Endocrine Diseases
Hyperthyroidism
 

​Overview:

  • Hyperthyroidism (overactive thyroid) occurs when your thyroid gland produces too much of the hormone thyroxine. 
  • It may be caused by several other medical conditions. 
  • You should see your doctor if you think you have symptoms and signs of an overactive thyroid.  
  • Hyperthyroidism can be treated with medications, radioactive iodine or surgery.
  • There is no known way to prevent hypothyroidism.

It is a butterfly-shape gland located in the front of the neck, helps regulate blood pressure, heart rate, body temperature, weight and other vital functions.

Thyroid Gland Hormones and Functions: 
  • Thyroxine: It plays a major role in regulating: digestion, heartbeat, muscle function, brain development, and maintaining bone health.
  • Thyroid triglyceride: It has a key role in regulating metabolism, digestion, heartbeat, muscle control, brain development, and bone health.
  • Calcitonin: It plays a role in regulating the level of calcium in the body.

Defining Hyperthyroidism:
Hyperthyroidism occurs when your thyroid gland produces too much of the hormone thyroxine.

Other Names:
Overactive thyroid - hyperthyreosis.

Causes:
Several medical conditions can cause hyperthyroidism, including:
  • Graves' disease: One of most common causes of the disease, where the immune system attacks the thyroid gland and causes it to become overactive.
  • Appearance of thyroid nodules: Thyroid nodules are common and usually benign, one or more nodules may become overactive and produce too much thyroid hormone.
  • Thyroiditis.
  • Too much iodine: Consuming large amounts of iodine in foods or medications may cause the thyroid to make too much thyroid hormone.

Risk Factors:
  • Women are more likely than men to develop the disease. 
  • Hyperthyroidism caused by Graves' disease is often spread among members of the same family.

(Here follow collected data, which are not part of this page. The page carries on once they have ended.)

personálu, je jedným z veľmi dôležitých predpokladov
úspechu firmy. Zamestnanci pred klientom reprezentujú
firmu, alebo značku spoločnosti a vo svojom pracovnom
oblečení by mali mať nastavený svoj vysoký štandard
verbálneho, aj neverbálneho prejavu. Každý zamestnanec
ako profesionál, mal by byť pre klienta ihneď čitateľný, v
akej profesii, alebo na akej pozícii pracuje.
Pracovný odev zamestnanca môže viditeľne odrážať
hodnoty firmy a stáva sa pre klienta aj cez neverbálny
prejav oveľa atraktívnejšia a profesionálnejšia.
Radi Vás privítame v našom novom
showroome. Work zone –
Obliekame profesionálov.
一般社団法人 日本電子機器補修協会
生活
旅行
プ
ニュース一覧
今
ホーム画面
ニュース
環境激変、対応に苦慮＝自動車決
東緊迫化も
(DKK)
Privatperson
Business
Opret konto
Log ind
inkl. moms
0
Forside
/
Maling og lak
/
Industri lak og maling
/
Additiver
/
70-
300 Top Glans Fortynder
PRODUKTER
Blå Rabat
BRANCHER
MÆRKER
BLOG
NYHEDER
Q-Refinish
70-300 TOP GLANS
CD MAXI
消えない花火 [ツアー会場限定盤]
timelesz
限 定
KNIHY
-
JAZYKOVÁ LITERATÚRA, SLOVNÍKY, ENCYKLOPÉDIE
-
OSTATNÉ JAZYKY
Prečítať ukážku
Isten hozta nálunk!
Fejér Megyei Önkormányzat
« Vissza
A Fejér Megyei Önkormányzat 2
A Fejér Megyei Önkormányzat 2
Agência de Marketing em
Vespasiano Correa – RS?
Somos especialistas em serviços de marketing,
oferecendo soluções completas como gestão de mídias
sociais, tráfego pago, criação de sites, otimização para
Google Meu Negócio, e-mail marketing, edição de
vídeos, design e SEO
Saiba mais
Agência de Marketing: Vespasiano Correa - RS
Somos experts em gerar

The Most Vulnerable Groups:
  • Patients with pernicious anemia, a type of anemia caused by vitamin B12 deficiency.
  • Patients with type 1 diabetes.
  • Patients with adrenal insufficiency.

Symptoms:
  • Weight loss.
  • Increased appetite.
  • Rapid heartbeat.
  • Nervousness, anxiety and irritability.
  • Tremor — usually a fine trembling in your hands and fingers.
  • Increased sweating. 
  • Increased sensitivity to heat.
  • Increased frequency of bowel movements.
  • Swelling in the neck. 
  • Muscle weakness.
  • Difficulty sleeping.
  • Skin thinning, coarse and dry hair.

When to See a Doctor?
If you experience hyperthyroidism symptoms. 

Complications:
If left untreated, hyperthyroidism can lead to a number of complications:
  • Eye problems.
  • Underactive thyroid.
  • Thyroid storm.
  • Heart problems.
  • Osteoporosis.

Diagnosis:
  • Medical history.
  • Physical examination. 
  • Lab tests (blood test).
  • Thyroid scan.
If a family member has hyperthyroidism consult your doctor, other family members may need to do thyroid function tests.

Treatment:
  • Medications: Some medications prevent your thyroid gland from producing excess amounts of hormones. Beta blockers may also be used to control side effects. 
  • Radioactive Iodine Therapy (RIT): This treatment results in the destruction of some of the thyroid tissue and reduces excessive production of hormones. 
  • Surgery: In a thyroidectomy, your doctor removes your thyroid gland or part of it, and when completely removed, the patient will need to take thyroid drugs for life.

Prevention:
There is no cure for hyperthyroidism, but it can be managed with medications.  

  • Frequently Asked Questions (FAQ): Is it possible to remove the entire thyroid gland?
The doctor takes the decision according to the severity of symptoms and activity of the gland and the onset of complications.
  • ​Does the environment influence the thyroid gland?
Yes, eating some foods that contain a large amount of iodine may increase thyroid gland activity.
  • Do patients need to take thyroid gland medications for the rest of their life?
If the thyroid gland is surgically removed, drugs should be taken for life to replace its hormone. 

Misconceptions:
  • Thyroid disorder is associated with enlarged neck.
Fact: The increase in the thyroid gland activity does cause an increase in its size
  • Thyroid patients always suffer from swollen eye.

Fact: They suffer from swollen eye when the gland is overactive and cannot be controlled by medications.

  • Thyroid disorder is contagious

Fact: Of course, it is not contagious, but a family member is likely to develop the disease than anyone else, either due to genetic factor or common food system.